(Data extracted from a collection)
########################################

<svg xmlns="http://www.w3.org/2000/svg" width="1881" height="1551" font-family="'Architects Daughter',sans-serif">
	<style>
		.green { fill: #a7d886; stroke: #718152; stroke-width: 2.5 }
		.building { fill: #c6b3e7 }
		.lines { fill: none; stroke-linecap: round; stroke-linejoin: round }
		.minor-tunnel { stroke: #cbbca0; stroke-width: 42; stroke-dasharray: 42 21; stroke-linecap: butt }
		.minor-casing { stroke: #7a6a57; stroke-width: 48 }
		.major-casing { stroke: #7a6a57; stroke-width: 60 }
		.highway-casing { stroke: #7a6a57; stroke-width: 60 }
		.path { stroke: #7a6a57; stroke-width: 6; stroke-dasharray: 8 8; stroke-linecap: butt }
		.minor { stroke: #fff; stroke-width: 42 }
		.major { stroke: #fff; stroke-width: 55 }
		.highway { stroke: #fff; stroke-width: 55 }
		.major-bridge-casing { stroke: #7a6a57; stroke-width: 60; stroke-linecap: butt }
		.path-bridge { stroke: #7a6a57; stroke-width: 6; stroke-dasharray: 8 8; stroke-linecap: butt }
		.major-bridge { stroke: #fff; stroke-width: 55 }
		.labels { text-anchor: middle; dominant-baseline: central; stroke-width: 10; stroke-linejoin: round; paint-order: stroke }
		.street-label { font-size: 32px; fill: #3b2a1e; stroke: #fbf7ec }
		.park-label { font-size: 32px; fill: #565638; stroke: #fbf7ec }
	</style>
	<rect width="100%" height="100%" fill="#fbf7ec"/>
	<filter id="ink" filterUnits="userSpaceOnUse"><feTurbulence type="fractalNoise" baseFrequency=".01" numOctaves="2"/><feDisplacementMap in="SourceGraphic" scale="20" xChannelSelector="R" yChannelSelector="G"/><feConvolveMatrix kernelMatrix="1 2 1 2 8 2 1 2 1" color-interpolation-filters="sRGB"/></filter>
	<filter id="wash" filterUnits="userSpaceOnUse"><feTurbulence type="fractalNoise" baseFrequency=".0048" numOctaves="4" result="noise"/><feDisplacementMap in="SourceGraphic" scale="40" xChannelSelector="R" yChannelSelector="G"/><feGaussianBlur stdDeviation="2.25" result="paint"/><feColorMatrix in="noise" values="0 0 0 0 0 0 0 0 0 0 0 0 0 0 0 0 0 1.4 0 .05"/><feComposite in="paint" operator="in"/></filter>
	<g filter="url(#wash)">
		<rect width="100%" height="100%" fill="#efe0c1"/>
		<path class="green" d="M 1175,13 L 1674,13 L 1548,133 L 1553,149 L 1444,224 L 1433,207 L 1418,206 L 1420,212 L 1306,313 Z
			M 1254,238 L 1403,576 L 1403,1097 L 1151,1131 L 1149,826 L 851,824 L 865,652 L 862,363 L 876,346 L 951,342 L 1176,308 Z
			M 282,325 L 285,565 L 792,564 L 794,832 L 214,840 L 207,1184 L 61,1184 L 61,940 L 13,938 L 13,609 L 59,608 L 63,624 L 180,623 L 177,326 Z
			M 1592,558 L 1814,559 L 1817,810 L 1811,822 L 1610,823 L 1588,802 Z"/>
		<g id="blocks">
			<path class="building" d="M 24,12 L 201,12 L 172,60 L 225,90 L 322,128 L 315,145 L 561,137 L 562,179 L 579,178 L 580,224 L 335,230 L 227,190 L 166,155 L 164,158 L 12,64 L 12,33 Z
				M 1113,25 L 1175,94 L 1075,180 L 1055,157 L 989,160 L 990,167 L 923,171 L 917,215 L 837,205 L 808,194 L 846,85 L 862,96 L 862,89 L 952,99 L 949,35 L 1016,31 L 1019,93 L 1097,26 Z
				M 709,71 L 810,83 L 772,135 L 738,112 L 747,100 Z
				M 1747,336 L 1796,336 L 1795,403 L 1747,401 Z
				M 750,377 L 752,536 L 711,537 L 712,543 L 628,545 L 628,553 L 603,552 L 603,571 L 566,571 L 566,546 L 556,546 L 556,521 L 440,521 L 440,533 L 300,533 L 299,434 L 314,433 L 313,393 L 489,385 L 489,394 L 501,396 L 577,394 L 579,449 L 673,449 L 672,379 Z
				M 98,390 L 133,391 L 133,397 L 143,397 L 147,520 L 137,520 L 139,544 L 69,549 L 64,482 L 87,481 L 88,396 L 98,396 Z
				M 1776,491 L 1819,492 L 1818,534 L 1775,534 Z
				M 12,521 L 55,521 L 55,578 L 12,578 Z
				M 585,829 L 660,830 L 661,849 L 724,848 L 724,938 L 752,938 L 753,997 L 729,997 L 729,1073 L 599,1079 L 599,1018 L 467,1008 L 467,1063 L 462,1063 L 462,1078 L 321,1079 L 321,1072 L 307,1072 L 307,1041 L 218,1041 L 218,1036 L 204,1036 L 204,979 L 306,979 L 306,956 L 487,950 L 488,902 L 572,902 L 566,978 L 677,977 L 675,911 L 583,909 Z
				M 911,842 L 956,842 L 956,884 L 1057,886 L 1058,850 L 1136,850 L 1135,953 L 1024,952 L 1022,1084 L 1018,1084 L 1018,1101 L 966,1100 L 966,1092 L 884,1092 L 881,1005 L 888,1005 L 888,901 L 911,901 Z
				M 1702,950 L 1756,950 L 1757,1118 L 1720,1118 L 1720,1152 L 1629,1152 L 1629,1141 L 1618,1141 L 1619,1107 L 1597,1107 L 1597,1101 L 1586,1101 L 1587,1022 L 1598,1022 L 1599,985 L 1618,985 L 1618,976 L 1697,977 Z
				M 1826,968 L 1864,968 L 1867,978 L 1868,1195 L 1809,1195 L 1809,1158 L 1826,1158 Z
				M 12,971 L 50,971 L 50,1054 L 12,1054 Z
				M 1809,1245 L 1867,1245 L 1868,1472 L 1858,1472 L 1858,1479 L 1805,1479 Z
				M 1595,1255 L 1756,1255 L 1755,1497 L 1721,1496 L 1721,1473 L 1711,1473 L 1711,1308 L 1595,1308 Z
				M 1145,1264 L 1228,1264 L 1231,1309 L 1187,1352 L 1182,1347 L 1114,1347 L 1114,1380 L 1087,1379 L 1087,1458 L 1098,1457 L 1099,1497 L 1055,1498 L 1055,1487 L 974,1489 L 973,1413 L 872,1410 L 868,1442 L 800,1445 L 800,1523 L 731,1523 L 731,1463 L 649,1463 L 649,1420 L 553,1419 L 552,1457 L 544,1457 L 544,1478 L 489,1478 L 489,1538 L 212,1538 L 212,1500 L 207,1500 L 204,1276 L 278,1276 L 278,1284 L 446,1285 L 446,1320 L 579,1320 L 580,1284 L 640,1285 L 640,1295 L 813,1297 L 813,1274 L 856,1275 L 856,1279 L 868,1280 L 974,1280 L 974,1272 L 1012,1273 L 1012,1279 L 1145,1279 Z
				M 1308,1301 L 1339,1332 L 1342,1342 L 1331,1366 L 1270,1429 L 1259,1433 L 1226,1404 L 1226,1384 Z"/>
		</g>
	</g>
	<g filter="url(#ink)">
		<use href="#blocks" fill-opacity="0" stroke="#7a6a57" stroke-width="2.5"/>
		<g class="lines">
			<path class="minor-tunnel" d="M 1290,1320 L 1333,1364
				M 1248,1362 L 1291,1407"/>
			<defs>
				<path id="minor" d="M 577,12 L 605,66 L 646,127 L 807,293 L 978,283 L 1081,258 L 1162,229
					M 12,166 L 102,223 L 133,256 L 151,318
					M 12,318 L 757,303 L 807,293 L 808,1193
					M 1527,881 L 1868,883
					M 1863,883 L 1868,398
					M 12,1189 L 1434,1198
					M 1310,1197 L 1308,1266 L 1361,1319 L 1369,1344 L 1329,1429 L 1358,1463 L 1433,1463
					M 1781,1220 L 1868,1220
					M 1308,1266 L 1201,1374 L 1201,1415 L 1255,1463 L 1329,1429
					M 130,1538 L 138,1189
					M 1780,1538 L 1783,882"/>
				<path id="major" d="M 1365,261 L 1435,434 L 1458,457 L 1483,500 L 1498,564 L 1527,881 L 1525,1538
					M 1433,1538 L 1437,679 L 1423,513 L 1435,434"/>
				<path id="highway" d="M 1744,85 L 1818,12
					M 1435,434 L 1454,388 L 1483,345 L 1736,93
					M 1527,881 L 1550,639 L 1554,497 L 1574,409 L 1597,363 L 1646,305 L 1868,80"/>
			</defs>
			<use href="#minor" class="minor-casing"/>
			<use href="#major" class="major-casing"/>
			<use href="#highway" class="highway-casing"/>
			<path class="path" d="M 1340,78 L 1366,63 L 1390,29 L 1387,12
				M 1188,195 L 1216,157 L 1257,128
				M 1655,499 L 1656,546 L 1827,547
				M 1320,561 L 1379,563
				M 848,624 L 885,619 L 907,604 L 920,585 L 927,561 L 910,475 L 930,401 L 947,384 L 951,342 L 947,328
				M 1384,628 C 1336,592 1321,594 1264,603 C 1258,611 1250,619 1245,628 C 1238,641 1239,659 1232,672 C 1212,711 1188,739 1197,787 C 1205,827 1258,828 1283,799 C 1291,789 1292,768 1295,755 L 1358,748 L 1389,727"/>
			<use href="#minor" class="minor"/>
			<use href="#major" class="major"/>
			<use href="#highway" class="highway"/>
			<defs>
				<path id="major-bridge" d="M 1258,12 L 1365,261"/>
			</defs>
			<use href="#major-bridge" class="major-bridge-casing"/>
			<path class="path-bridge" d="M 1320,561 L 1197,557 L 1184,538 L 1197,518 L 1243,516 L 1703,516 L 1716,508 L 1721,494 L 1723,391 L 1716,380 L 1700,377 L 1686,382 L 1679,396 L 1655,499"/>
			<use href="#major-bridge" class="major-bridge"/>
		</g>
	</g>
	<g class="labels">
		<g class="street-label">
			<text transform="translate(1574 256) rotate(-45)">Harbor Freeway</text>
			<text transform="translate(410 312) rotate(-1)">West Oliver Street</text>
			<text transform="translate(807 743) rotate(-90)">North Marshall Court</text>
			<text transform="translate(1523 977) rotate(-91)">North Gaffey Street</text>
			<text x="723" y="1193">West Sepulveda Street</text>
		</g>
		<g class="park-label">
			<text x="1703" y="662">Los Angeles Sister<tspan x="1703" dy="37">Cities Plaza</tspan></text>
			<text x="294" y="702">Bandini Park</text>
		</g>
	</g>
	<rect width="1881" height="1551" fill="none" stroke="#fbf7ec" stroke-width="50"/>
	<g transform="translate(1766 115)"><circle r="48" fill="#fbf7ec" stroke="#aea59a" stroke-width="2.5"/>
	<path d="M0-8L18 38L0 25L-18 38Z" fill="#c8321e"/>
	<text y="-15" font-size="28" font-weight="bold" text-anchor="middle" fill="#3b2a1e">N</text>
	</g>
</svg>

########################################

## [Problem to work on]
Across all the records above, find each line with "paint" in it and copy it.

## [Task solution]
		.labels { text-anchor: middle; dominant-baseline: central; stroke-width: 10; stroke-linejoin: round; paint-order: stroke }
	<filter id="wash" filterUnits="userSpaceOnUse"><feTurbulence type="fractalNoise" baseFrequency=".0048" numOctaves="4" result="noise"/><feDisplacementMap in="SourceGraphic" scale="40" xChannelSelector="R" yChannelSelector="G"/><feGaussianBlur stdDeviation="2.25" result="paint"/><feColorMatrix in="noise" values="0 0 0 0 0 0 0 0 0 0 0 0 0 0 0 0 0 1.4 0 .05"/><feComposite in="paint" operator="in"/></filter>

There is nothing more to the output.